TASK PROMPT:
Once you reach the line with "Faciliteiten", transcribe it and every line after it to the end of the records, exactly, but not the pictures.

(Stored data entries)
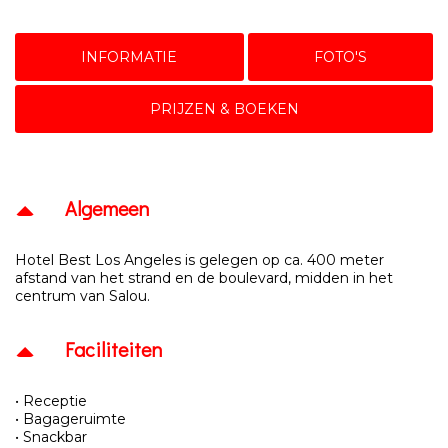
INFORMATIE
FOTO'S
PRIJZEN & BOEKEN
Algemeen
Hotel Best Los Angeles is gelegen op ca. 400 meter
afstand van het strand en de boulevard, midden in het
centrum van Salou.
Faciliteiten
• Receptie
• Bagageruimte
• Snackbar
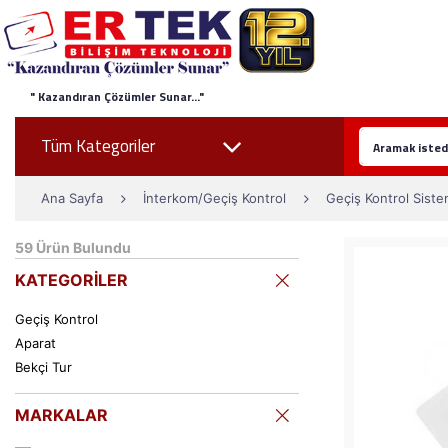
" Kazandıran Çözümler Sunar..."
Tüm Kategoriler
Ana Sayfa
İnterkom/Geçiş Kontrol
Geçiş Kontrol Siste
59
Ürün Bulundu
KATEGORİLER
Geçiş Kontrol
Aparat
Bekçi Tur
MARKALAR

WRITTEN ANSWER:
Faciliteiten
• Receptie
• Bagageruimte
• Snackbar
" Kazandıran Çözümler Sunar..."
Tüm Kategoriler
Ana Sayfa
İnterkom/Geçiş Kontrol
Geçiş Kontrol Siste
59
Ürün Bulundu
KATEGORİLER
Geçiş Kontrol
Aparat
Bekçi Tur
MARKALAR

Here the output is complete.